John Dryden
All for Love
The Tales from Chaucer
"A man so various that he seemed to be
Not one but all mankind's epitome.
Stiff in opinions, always in the wrong;
Was everything in starts and nothing long:
But, in the course of one revolting moon,
Was chemist, statesman, fiddler and buffoon." (Absolom and Achitophel (1681))

John Dryden, educated at Westminster and Trinity College, Cambridge, is one of the key figures in 17th century writing. He is also one of the hardest to pin down. He is dramatist, poet and essayist, serious writer of panegyric verse and author of some of the most biting attacks imaginable (sometimes in the same poem). During the Protectorate he was on the anti-monarchical Puritan side, but upon the accession of James II was a Catholic. Yet, despite the contradictions in his character and art, Dryden does not come across as an insincere writer. Even in his early successes, the poems "Upon the death of Lord Hastings" (1649) and the "Heroique Stanzas" (1658), where his aim is to raise up an individual in high esteem, there is no sense of cynicism.

After Astraea Redux in 1660 and at the time when he wrote his fine but sometimes somewhat dry longer poem, Annus Mirabilis (1667), Dryden achieved great fame with his plays. Serious drama such as The Indian Emperour (1665) and Tyrannick Love (1669) were part of the fashion for rhymed heroic plays, but he also wrote comedies. Examples of Dryden's comic drama are The Wild Gallant (1663) and The Rival Ladies (1664).
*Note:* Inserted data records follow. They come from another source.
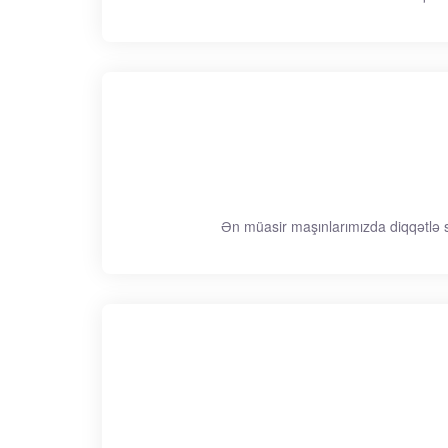
Ən müasir maşınlarımızda diqqətlə se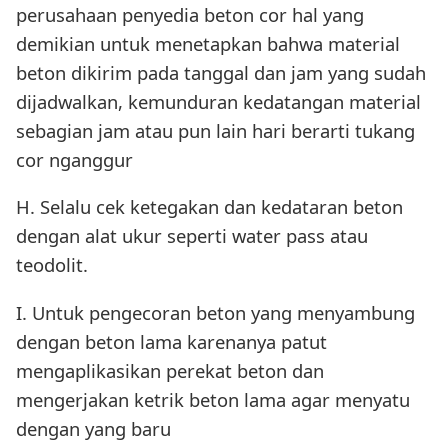
perusahaan penyedia beton cor hal yang
demikian untuk menetapkan bahwa material
beton dikirim pada tanggal dan jam yang sudah
dijadwalkan, kemunduran kedatangan material
sebagian jam atau pun lain hari berarti tukang
cor nganggur
H. Selalu cek ketegakan dan kedataran beton
dengan alat ukur seperti water pass atau
teodolit.
I. Untuk pengecoran beton yang menyambung
dengan beton lama karenanya patut
mengaplikasikan perekat beton dan
mengerjakan ketrik beton lama agar menyatu
dengan yang baru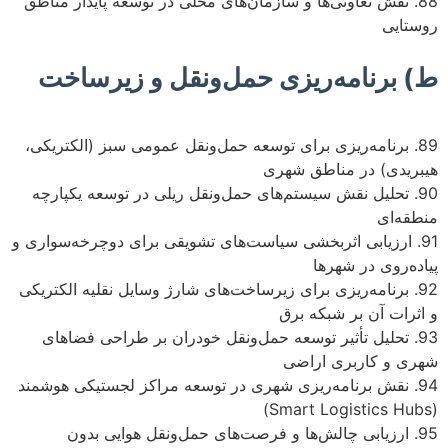
88. نقش تعاونی‌ها و سازمان‌های محلی در توسعه پایدار مناطق
روستایی
ط) برنامه‌ریزی حمل‌ونقل و زیرساخت
89. برنامه‌ریزی برای توسعه حمل‌ونقل عمومی سبز (الکتریکی،
هیبریدی) در مناطق شهری
90. تحلیل نقش سیستم‌های حمل‌ونقل ریلی در توسعه یکپارچه
منطقه‌ای
91. ارزیابی اثربخشی سیاست‌های تشویقی برای دوچرخه‌سواری و
پیاده‌روی در شهرها
92. برنامه‌ریزی برای زیرساخت‌های شارژ وسایل نقلیه الکتریکی
و اثرات آن بر شبکه برق
93. تحلیل تأثیر توسعه حمل‌ونقل خودران بر طراحی فضاهای
شهری و کاربری اراضی
94. نقش برنامه‌ریزی شهری در توسعه مراکز لجستیکی هوشمند
(Smart Logistics Hubs)
95. ارزیابی چالش‌ها و فرصت‌های حمل‌ونقل هوایی بدون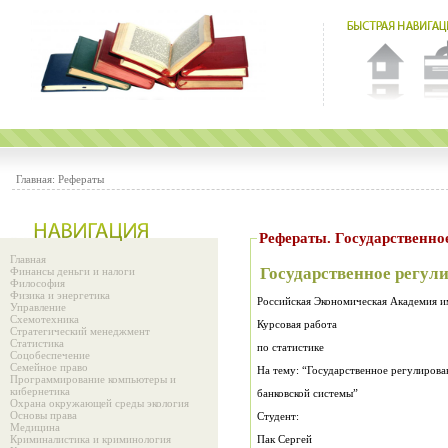
Главная:
Рефераты
Рефераты. Государственно
Главная
Государственное регул
Финансы деньги и налоги
Философия
Физика и энергетика
Российская Экономическая Академия им
Управление
Схемотехника
Курсовая работа
Стратегический менеджмент
Статистика
по статистике
Соцобеспечение
Семейное право
На тему: “Государственное регулирова
Программирование компьютеры и
кибернетика
банковской системы”
Охрана окружающей среды экология
Основы права
Студент:
Медицина
Криминалистика и криминология
Пак Сергей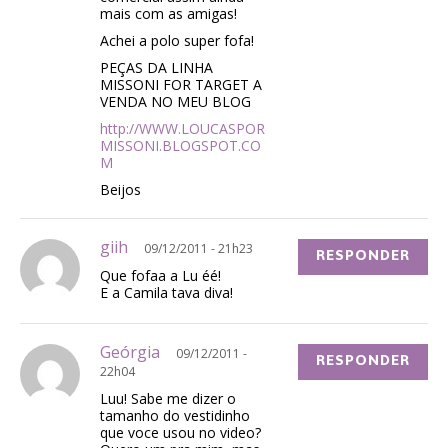
mais com as amigas!
Achei a polo super fofa!
PEÇAS DA LINHA
MISSONI FOR TARGET A
VENDA NO MEU BLOG
http://WWW.LOUCASPOR
MISSONI.BLOGSPOT.CO
M
Beijos
giih
09/12/2011 - 21h23
RESPONDER
Que fofaa a Lu éé!
E a Camila tava diva!
Geórgia
09/12/2011 -
RESPONDER
22h04
Luu! Sabe me dizer o
tamanho do vestidinho
que voce usou no video?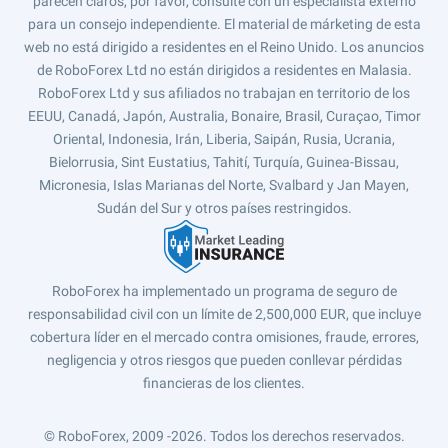
parecen claros, por favor, consulte con un especialista externo
para un consejo independiente. El material de márketing de esta
web no está dirigido a residentes en el Reino Unido. Los anuncios
de RoboForex Ltd no están dirigidos a residentes en Malasia.
RoboForex Ltd y sus afiliados no trabajan en territorio de los
EEUU, Canadá, Japón, Australia, Bonaire, Brasil, Curaçao, Timor
Oriental, Indonesia, Irán, Liberia, Saipán, Rusia, Ucrania,
Bielorrusia, Sint Eustatius, Tahití, Turquía, Guinea-Bissau,
Micronesia, Islas Marianas del Norte, Svalbard y Jan Mayen,
Sudán del Sur y otros países restringidos.
RoboForex ha implementado un programa de seguro de
responsabilidad civil con un límite de 2,500,000 EUR, que incluye
cobertura líder en el mercado contra omisiones, fraude, errores,
negligencia y otros riesgos que pueden conllevar pérdidas
financieras de los clientes.
© RoboForex, 2009 -2026.
Todos los derechos reservados.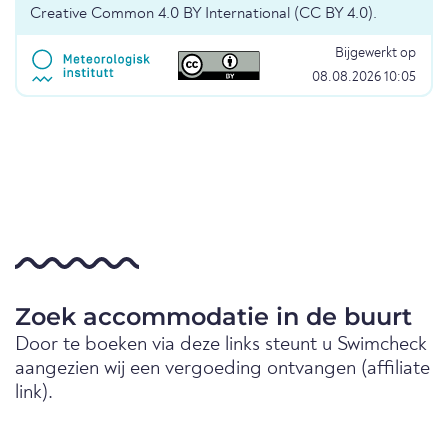
Creative Common 4.0 BY International (CC BY 4.0).
Bijgewerkt op
08.08.2026 10:05
Zoek accommodatie in de buurt
Door te boeken via deze links steunt u Swimcheck
aangezien wij een vergoeding ontvangen (affiliate
link).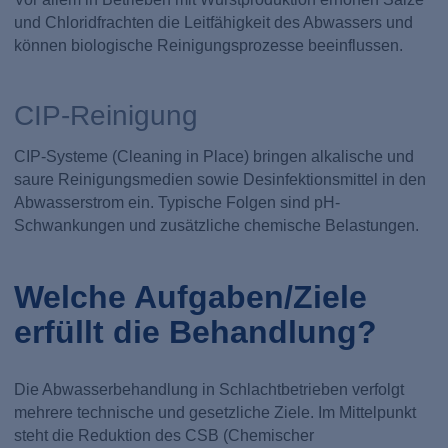
und Chloridfrachten die Leitfähigkeit des Abwassers und
können biologische Reinigungsprozesse beeinflussen.
CIP-Reinigung
CIP-Systeme (Cleaning in Place) bringen alkalische und
saure Reinigungsmedien sowie Desinfektionsmittel in den
Abwasserstrom ein. Typische Folgen sind pH-
Schwankungen und zusätzliche chemische Belastungen.
Welche Aufgaben/Ziele
erfüllt die Behandlung?
Die Abwasserbehandlung in Schlachtbetrieben verfolgt
mehrere technische und gesetzliche Ziele. Im Mittelpunkt
steht die Reduktion des CSB (Chemischer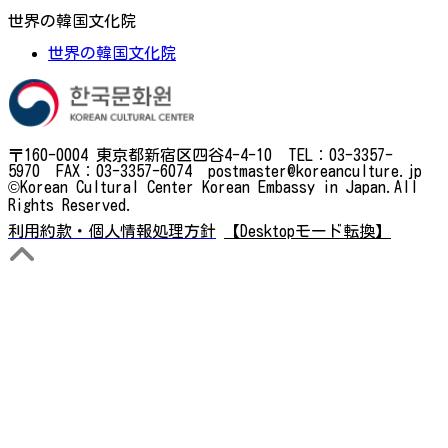
世界の韓国文化院
世界の韓国文化院
〒160-0004 東京都新宿区四谷4-4-10 TEL：03-3357-
5970 FAX：03-3357-6074 postmaster@koreanculture.jp
©Korean Cultural Center Korean Embassy in Japan.All
Rights Reserved.
利用約款・個人情報処理方針
【Desktopモード転換】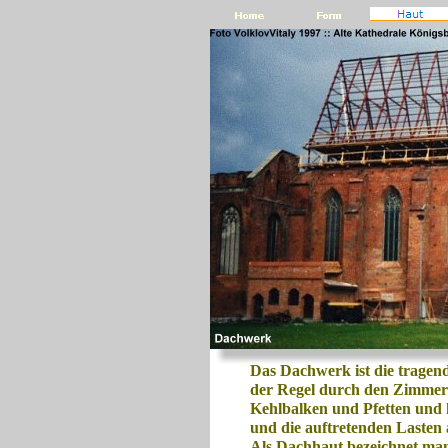
Das Dachwerk ist die tragen
der Regel durch den Zimmerm
Kehlbalken und Pfetten und 
und die auftretenden Lasten 
Als Dachhaut bezeichnet man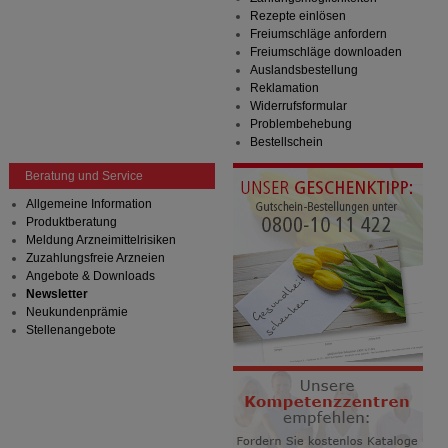
Rezepte einlösen
Freiumschläge anfordern
Freiumschläge downloaden
Auslandsbestellung
Reklamation
Widerrufsformular
Problembehebung
Bestellschein
Beratung und Service
Allgemeine Information
Produktberatung
Meldung Arzneimittelrisiken
Zuzahlungsfreie Arzneien
Angebote & Downloads
Newsletter
Neukundenprämie
Stellenangebote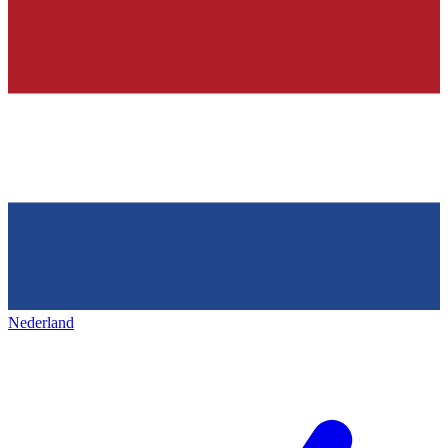
Nederland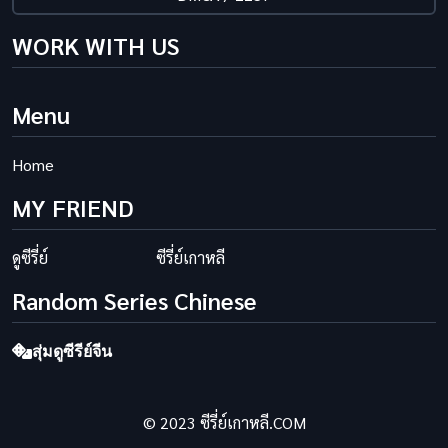
WORK WITH US
Menu
Home
MY FRIEND
ดูซีรี่ย์
ซีรี่ย์เกาหลี
Random Series Chinese
สุ่มดูซีรีย์จีน
© 2023 ซีรี่ย์เกาหลี.COM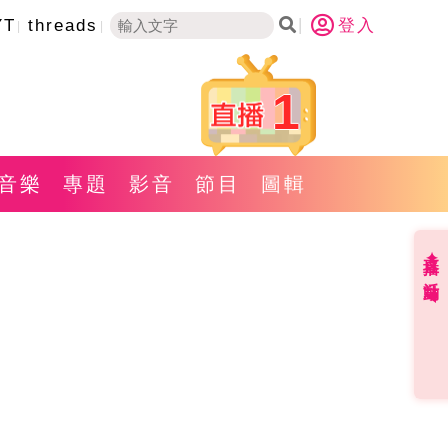
YT
threads
登入
1
音樂
專題
影音
節目
圖輯
直播✦活動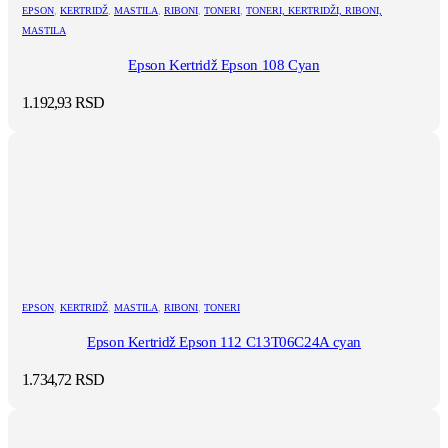
EPSON
,
KERTRIDŽ
,
MASTILA
,
RIBONI
,
TONERI
,
TONERI, KERTRIDŽI, RIBONI,
MASTILA
Epson Kertridž Epson 108 Cyan
1.192,93
RSD
EPSON
,
KERTRIDŽ
,
MASTILA
,
RIBONI
,
TONERI
Epson Kertridž Epson 112 C13T06C24A cyan
1.734,72
RSD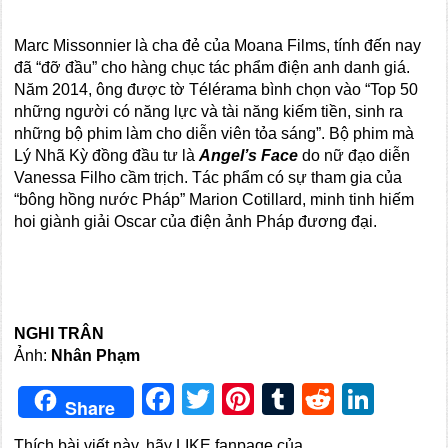
Marc Missonnier là cha đẻ của Moana Films, tính đến nay
đã “đỡ đầu” cho hàng chục tác phẩm điện anh danh giá.
Năm 2014, ông được tờ Télérama bình chọn vào “Top 50
những người có năng lực và tài năng kiếm tiền, sinh ra
những bộ phim làm cho diễn viên tỏa sáng”. Bộ phim mà
Lý Nhã Kỳ đồng đầu tư là
Angel’s Face
do nữ đạo diễn
Vanessa Filho cầm trịch. Tác phẩm có sự tham gia của
“bông hồng nước Pháp” Marion Cotillard, minh tinh hiếm
hoi giành giải Oscar của điện ảnh Pháp đương đại.
NGHI TRÂN
Ảnh:
Nhân Phạm
Facebook
Twitter
Pinterest
Tumblr
Reddit
Link
Share
Thích bài viết này, hãy LIKE fanpage của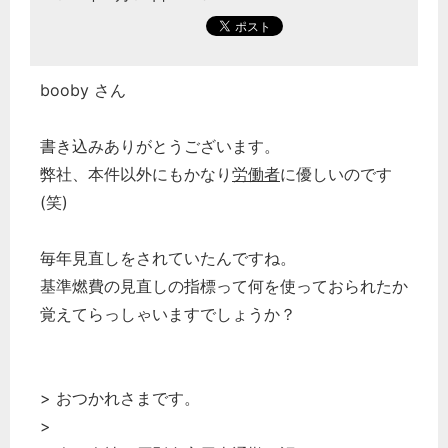
booby さん
書き込みありがとうございます。
弊社、本件以外にもかなり
労働者
に優しいのです
(笑)
毎年見直しをされていたんですね。
基準燃費の見直しの指標って何を使っておられたか
覚えてらっしゃいますでしょうか？
> おつかれさまです。
>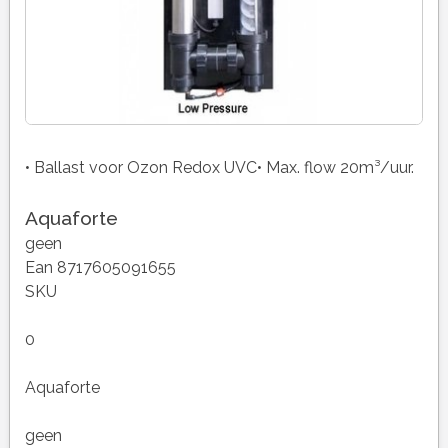
• Ballast voor Ozon Redox UVC• Max. flow 20m³/uur.
Aquaforte
geen
Ean 8717605091655
SKU
0
Aquaforte
geen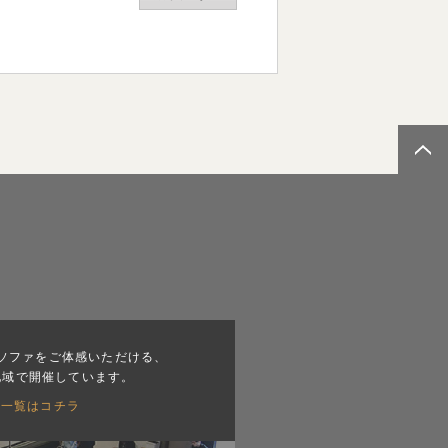
ソファをご体感いただける、
地域で開催しています。
会一覧はコチラ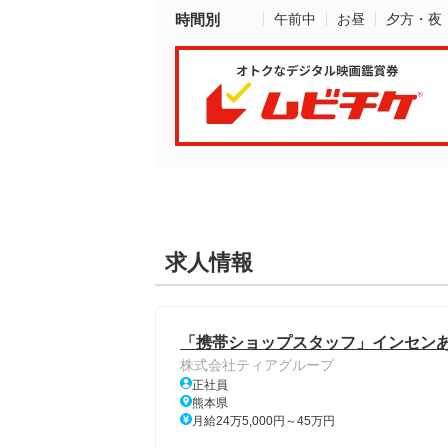
時間別
午前中
お昼
夕方・夜
求人情報
「携帯ショップスタッフ」インセンあり
株式会社ティアグループ
正社員
熊本県
月給24万5,000円～45万円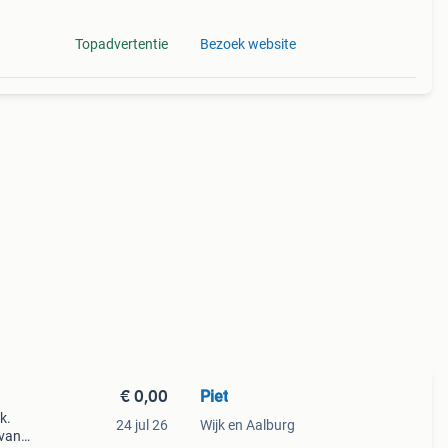
Topadvertentie
Bezoek website
€ 0,00
Piet
k.
24 jul 26
Wijk en Aalburg
 van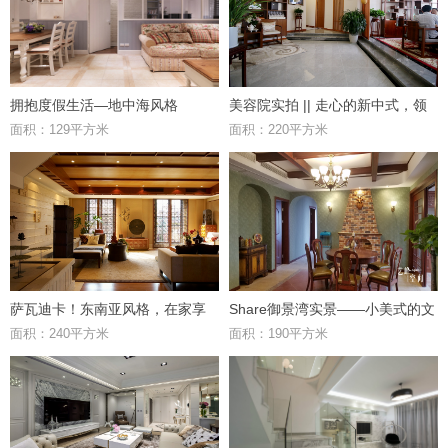
拥抱度假生活—地中海风格
美容院实拍 || 走心的新中式，领
面积：129平方米
面积：220平方米
略其独特魅力
萨瓦迪卡！东南亚风格，在家享
Share御景湾实景——小美式的文
面积：240平方米
面积：190平方米
受度假。
化感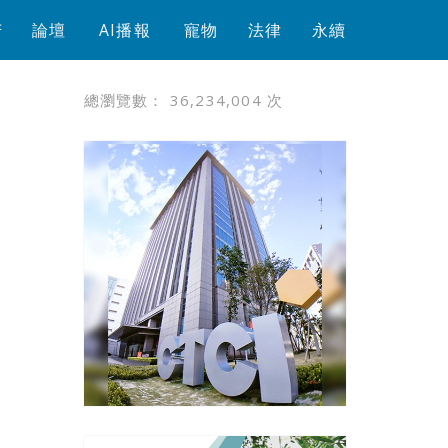
芳
論壇
AI播報
寵物
法律
永續
總瀏覽數：
36,234,004
次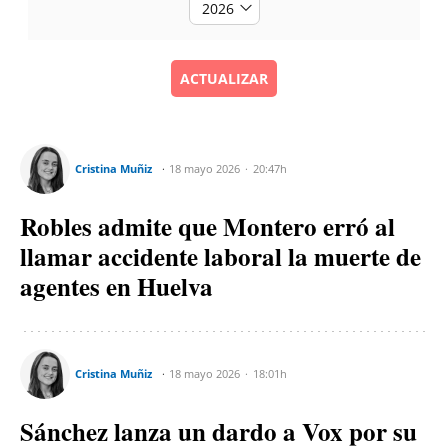
ACTUALIZAR
Cristina Muñiz
18 mayo 2026
20:47h
Robles admite que Montero erró al
llamar accidente laboral la muerte de
agentes en Huelva
Cristina Muñiz
18 mayo 2026
18:01h
Sánchez lanza un dardo a Vox por su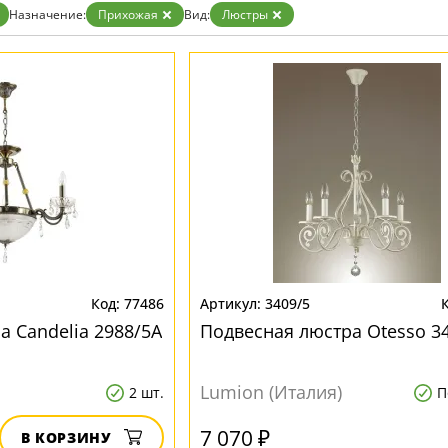
Золото
Назначение:
Прихожая
Вид:
Люстры
Прозрачные
Хром
Черные
77486
3409/5
а Candelia 2988/5A
Подвесная люстра Otesso 3
Lumion (Италия)
2 шт.
П
7 070 ₽
В КОРЗИНУ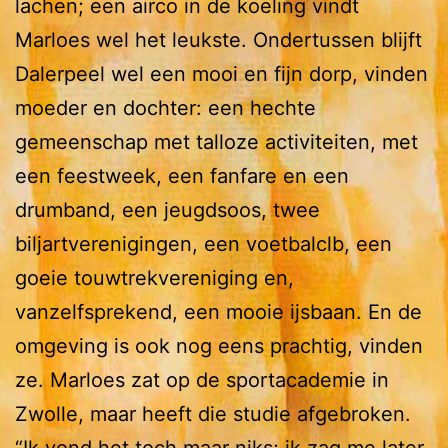
lachen; een airco in de koeling vindt
Marloes wel het leukste. Ondertussen blijft
Dalerpeel wel een mooi en fijn dorp, vinden
moeder en dochter: een hechte
gemeenschap met talloze activiteiten, met
een feestweek, een fanfare en een
drumband, een jeugdsoos, twee
biljartverenigingen, een voetbalclb, een
goeie touwtrekvereniging en,
vanzelfsprekend, een mooie ijsbaan. En de
omgeving is ook nog eens prachtig, vinden
ze. Marloes zat op de sportacademie in
Zwolle, maar heeft die studie afgebroken.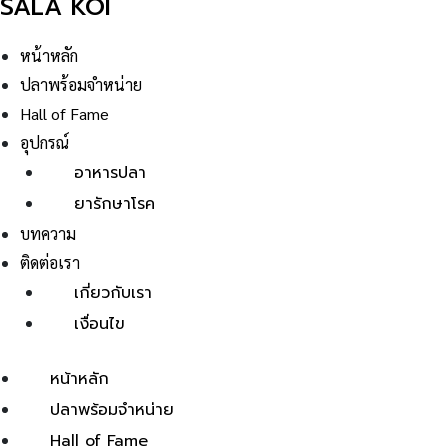
SALA KOI
หน้าหลัก
ปลาพร้อมจำหน่าย
Hall of Fame
อุปกรณ์
อาหารปลา
ยารักษาโรค
บทความ
ติดต่อเรา
เกี่ยวกับเรา
เงื่อนไข
หน้าหลัก
ปลาพร้อมจำหน่าย
Hall of Fame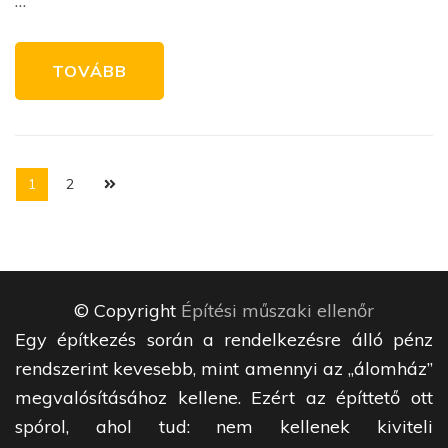
…
TOVÁBB
Bejegyzés
Page
Page
1
2
navigáció
© Copyright
Építési műszaki ellenőr
Egy építkezés során a rendelkezésre álló pénz
rendszerint kevesebb, mint amennyi az „álomház”
megvalósításához kellene. Ezért az építtető ott
spórol, ahol tud: nem kellenek kiviteli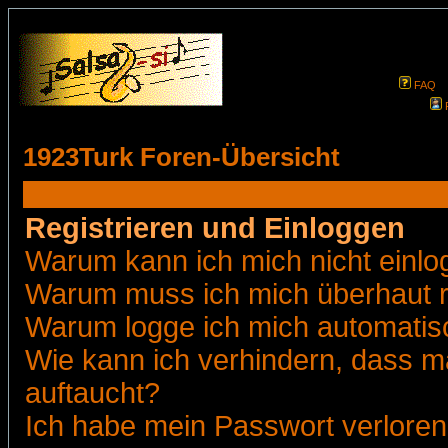
FAQ
1923Turk Foren-Übersicht
Registrieren und Einloggen
Warum kann ich mich nicht einl
Warum muss ich mich überhaut r
Warum logge ich mich automatis
Wie kann ich verhindern, dass ma
auftaucht?
Ich habe mein Passwort verloren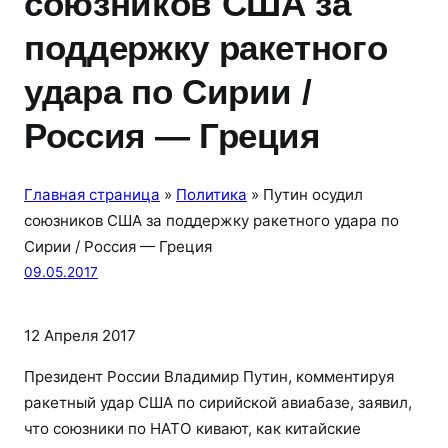
союзников США за
поддержку ракетного
удара по Сирии /
Россия — Греция
Главная страница
»
Политика
»
Путин осудил
союзников США за поддержку ракетного удара по
Сирии / Россия — Греция
09.05.2017
12 Апреля 2017
Президент России Владимир Путин, комментируя
ракетный удар США по сирийской авиабазе, заявил,
что союзники по НАТО кивают, как китайские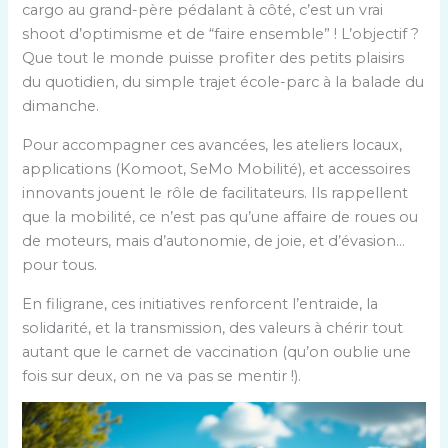
cargo au grand-père pédalant à côté, c’est un vrai
shoot d’optimisme et de “faire ensemble” ! L’objectif ?
Que tout le monde puisse profiter des petits plaisirs
du quotidien, du simple trajet école-parc à la balade du
dimanche.
Pour accompagner ces avancées, les ateliers locaux,
applications (Komoot, SeMo Mobilité), et accessoires
innovants jouent le rôle de facilitateurs. Ils rappellent
que la mobilité, ce n’est pas qu’une affaire de roues ou
de moteurs, mais d’autonomie, de joie, et d’évasion…
pour tous.
En filigrane, ces initiatives renforcent l’entraide, la
solidarité, et la transmission, des valeurs à chérir tout
autant que le carnet de vaccination (qu’on oublie une
fois sur deux, on ne va pas se mentir !).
None of these plays have lasted terribly well and are considered minor works now by most critics, but some of his tragic-comedies (Marriage-a-la- Mode (1672) is a famous example) retain some of their original interest and display innovation on the part of their author not present in his adaptation of Shakespeare's The Tempest, written with D'Avenant. During this time he wrote critical works, notably Of Dramatick Poesie (1668), which is interesting particularly for its discussion of rhyme's place in theatre, and essays prefixing his plays that have subsequently been compiled.

Made poet laureate in 1668 and historiographer royal in 1670, Dryden began to write works of greater substance including two superior dramatic Shakespeare adaptations: Troilus and Cressida (1679) and particularly All For Love (1678), a new version of Antony and Cleopatra, acclaimed as his best play, that was written in blank verse. Famed for his drama and his criticism (which regularly swayed between opinions as he reconsidered his points of view) and given a high profile due to his laureateship, Dryden came under attack by his peers (see Buckingham's The Rehearsal (1671) where he is satirised as 'Bayes'), especially Shadwell. He seemed to court such verbal and occasionally physical violence (he was assaulted in 1679) by including vicious and always hilarious parodies of his enemies in verse as serious as they were amusing. Dryden's satire of those he saw as evil, corrupt or useless tended to appear in verse. The best examples are MacFlecknoe (1682), an attack on Shadwell, and the brilliant first part of Absolom and Achitophel (1681).

Dryden's later poetry is often religious in its subject. Religio Laici (1682) and The Hind and the Panther (1687), while representing Anglican and Catholic causes respectively, are convincing and occasionally very funny. He was not afraid to mix his philosophy with his wit, and as such even these contradictory and sometimes spurious tracts remain well worth reading if not always convincing. In the late 1680s and first half of the 1690s, Dryden returned to the theatre and wrote Don Sebastian (1689) and others before becoming bored and dissatisfied with the form again.

His final years were not wasted, though, as he turned to translating. Without doubt one of the greatest writers ever in this field, he used talents drawn from his own poetic writing to revitalise parts of Ovid, Homer, Lucretius, Boccaccio and Chaucer. Alongside these are the Fables Ancient and Modern, a final great work from one of the most diversely talented writers in all of English literature. Dryden died in 1700 and was buried in Westminster Abbey.